Set out the text of the material as a JSON list of strings, starting at its first line and ending at the line that contains "en vår. Vi deler", with one string per line and blank lines omitted.

━━━━━ Supplied entries ━━━━━

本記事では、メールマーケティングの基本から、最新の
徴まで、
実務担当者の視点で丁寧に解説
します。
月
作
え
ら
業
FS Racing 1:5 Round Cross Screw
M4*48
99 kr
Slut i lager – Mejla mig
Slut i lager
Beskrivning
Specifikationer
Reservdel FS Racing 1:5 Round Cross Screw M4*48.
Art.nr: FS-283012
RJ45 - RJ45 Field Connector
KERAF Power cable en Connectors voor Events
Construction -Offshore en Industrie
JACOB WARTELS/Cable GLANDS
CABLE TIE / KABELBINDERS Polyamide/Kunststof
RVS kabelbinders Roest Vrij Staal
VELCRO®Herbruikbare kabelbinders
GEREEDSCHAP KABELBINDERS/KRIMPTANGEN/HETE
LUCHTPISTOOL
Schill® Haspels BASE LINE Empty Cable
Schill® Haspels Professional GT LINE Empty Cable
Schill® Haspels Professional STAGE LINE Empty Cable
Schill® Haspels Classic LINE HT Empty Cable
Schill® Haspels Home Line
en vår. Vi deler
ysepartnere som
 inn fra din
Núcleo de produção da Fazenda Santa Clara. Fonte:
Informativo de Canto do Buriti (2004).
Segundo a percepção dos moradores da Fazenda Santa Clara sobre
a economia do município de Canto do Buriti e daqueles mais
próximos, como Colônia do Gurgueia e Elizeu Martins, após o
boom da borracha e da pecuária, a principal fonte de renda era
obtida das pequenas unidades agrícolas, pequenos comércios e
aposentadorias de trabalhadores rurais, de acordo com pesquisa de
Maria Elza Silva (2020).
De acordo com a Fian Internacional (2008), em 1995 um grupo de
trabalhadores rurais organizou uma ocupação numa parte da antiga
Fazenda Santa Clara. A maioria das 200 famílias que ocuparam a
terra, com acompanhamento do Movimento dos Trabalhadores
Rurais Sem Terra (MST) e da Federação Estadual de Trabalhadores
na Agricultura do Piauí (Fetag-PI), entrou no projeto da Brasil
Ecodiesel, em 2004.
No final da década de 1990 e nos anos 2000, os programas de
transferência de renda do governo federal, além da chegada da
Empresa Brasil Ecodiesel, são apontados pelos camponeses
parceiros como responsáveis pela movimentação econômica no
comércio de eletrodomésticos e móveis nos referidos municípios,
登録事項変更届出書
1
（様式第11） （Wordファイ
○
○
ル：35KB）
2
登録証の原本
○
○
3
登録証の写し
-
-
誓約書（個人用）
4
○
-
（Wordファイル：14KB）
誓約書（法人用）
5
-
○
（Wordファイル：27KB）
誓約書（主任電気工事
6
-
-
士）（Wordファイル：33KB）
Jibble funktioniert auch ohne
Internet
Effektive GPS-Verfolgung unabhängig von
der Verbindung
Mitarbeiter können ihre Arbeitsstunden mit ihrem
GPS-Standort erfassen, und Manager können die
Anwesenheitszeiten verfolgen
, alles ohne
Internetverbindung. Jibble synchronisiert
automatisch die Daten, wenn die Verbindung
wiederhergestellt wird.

━━━━━

Task output ▸
[
  "本記事では、メールマーケティングの基本から、最新の",
  "徴まで、",
  "実務担当者の視点で丁寧に解説",
  "します。",
  "月",
  "作",
  "え",
  "ら",
  "業",
  "FS Racing 1:5 Round Cross Screw",
  "M4*48",
  "99 kr",
  "Slut i lager – Mejla mig",
  "Slut i lager",
  "Beskrivning",
  "Specifikationer",
  "Reservdel FS Racing 1:5 Round Cross Screw M4*48.",
  "Art.nr: FS-283012",
  "RJ45 - RJ45 Field Connector",
  "KERAF Power cable en Connectors voor Events",
  "Construction -Offshore en Industrie",
  "JACOB WARTELS/Cable GLANDS",
  "CABLE TIE / KABELBINDERS Polyamide/Kunststof",
  "RVS kabelbinders Roest Vrij Staal",
  "VELCRO®Herbruikbare kabelbinders",
  "GEREEDSCHAP KABELBINDERS/KRIMPTANGEN/HETE",
  "LUCHTPISTOOL",
  "Schill® Haspels BASE LINE Empty Cable",
  "Schill® Haspels Professional GT LINE Empty Cable",
  "Schill® Haspels Professional STAGE LINE Empty Cable",
  "Schill® Haspels Classic LINE HT Empty Cable",
  "Schill® Haspels Home Line",
  "en vår. Vi deler"
]